• _WHAT TO WORK ON_:
Write out the data again in full, exactly as it reads.

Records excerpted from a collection
____

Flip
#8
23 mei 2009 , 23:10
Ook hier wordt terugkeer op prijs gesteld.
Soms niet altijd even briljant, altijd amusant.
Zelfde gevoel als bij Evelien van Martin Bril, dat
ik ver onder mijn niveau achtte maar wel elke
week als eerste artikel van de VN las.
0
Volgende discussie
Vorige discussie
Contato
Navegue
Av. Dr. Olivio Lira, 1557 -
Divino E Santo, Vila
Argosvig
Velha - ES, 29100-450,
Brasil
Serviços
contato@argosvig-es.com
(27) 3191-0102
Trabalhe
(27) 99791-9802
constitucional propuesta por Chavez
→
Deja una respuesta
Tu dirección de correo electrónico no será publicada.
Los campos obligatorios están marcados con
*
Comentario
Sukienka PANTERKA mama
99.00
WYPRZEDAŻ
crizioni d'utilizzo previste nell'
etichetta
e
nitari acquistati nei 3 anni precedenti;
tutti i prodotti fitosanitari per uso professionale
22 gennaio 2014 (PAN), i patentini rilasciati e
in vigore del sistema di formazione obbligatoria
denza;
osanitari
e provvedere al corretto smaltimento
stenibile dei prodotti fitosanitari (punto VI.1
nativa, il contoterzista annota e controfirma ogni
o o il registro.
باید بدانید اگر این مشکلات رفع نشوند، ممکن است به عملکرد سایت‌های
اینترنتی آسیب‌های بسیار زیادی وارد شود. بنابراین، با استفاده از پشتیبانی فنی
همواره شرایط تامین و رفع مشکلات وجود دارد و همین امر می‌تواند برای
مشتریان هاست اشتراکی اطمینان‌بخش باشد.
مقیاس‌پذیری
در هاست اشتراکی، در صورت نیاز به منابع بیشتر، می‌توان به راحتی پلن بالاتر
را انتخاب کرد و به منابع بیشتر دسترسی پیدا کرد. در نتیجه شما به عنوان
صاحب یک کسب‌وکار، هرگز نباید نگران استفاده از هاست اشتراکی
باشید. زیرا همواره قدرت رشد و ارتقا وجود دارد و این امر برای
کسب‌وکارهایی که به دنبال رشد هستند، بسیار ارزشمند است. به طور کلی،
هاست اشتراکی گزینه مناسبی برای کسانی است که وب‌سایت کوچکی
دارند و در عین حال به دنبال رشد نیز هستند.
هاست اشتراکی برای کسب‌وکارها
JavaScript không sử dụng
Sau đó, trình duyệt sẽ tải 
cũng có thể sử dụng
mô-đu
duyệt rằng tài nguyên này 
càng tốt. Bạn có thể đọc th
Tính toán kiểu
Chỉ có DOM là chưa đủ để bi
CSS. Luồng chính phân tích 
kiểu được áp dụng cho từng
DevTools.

____

• _PROBLEM SOLUTION_:
Flip
#8
23 mei 2009 , 23:10
Ook hier wordt terugkeer op prijs gesteld.
Soms niet altijd even briljant, altijd amusant.
Zelfde gevoel als bij Evelien van Martin Bril, dat
ik ver onder mijn niveau achtte maar wel elke
week als eerste artikel van de VN las.
0
Volgende discussie
Vorige discussie
Contato
Navegue
Av. Dr. Olivio Lira, 1557 -
Divino E Santo, Vila
Argosvig
Velha - ES, 29100-450,
Brasil
Serviços
contato@argosvig-es.com
(27) 3191-0102
Trabalhe
(27) 99791-9802
constitucional propuesta por Chavez
→
Deja una respuesta
Tu dirección de correo electrónico no será publicada.
Los campos obligatorios están marcados con
*
Comentario
Sukienka PANTERKA mama
99.00
WYPRZEDAŻ
crizioni d'utilizzo previste nell'
etichetta
e
nitari acquistati nei 3 anni precedenti;
tutti i prodotti fitosanitari per uso professionale
22 gennaio 2014 (PAN), i patentini rilasciati e
in vigore del sistema di formazione obbligatoria
denza;
osanitari
e provvedere al corretto smaltimento
stenibile dei prodotti fitosanitari (punto VI.1
nativa, il contoterzista annota e controfirma ogni
o o il registro.
باید بدانید اگر این مشکلات رفع نشوند، ممکن است به عملکرد سایت‌های
اینترنتی آسیب‌های بسیار زیادی وارد شود. بنابراین، با استفاده از پشتیبانی فنی
همواره شرایط تامین و رفع مشکلات وجود دارد و همین امر می‌تواند برای
مشتریان هاست اشتراکی اطمینان‌بخش باشد.
مقیاس‌پذیری
در هاست اشتراکی، در صورت نیاز به منابع بیشتر، می‌توان به راحتی پلن بالاتر
را انتخاب کرد و به منابع بیشتر دسترسی پیدا کرد. در نتیجه شما به عنوان
صاحب یک کسب‌وکار، هرگز نباید نگران استفاده از هاست اشتراکی
باشید. زیرا همواره قدرت رشد و ارتقا وجود دارد و این امر برای
کسب‌وکارهایی که به دنبال رشد هستند، بسیار ارزشمند است. به طور کلی،
هاست اشتراکی گزینه مناسبی برای کسانی است که وب‌سایت کوچکی
دارند و در عین حال به دنبال رشد نیز هستند.
هاست اشتراکی برای کسب‌وکارها
JavaScript không sử dụng
Sau đó, trình duyệt sẽ tải 
cũng có thể sử dụng
mô-đu
duyệt rằng tài nguyên này 
càng tốt. Bạn có thể đọc th
Tính toán kiểu
Chỉ có DOM là chưa đủ để bi
CSS. Luồng chính phân tích 
kiểu được áp dụng cho từng
DevTools.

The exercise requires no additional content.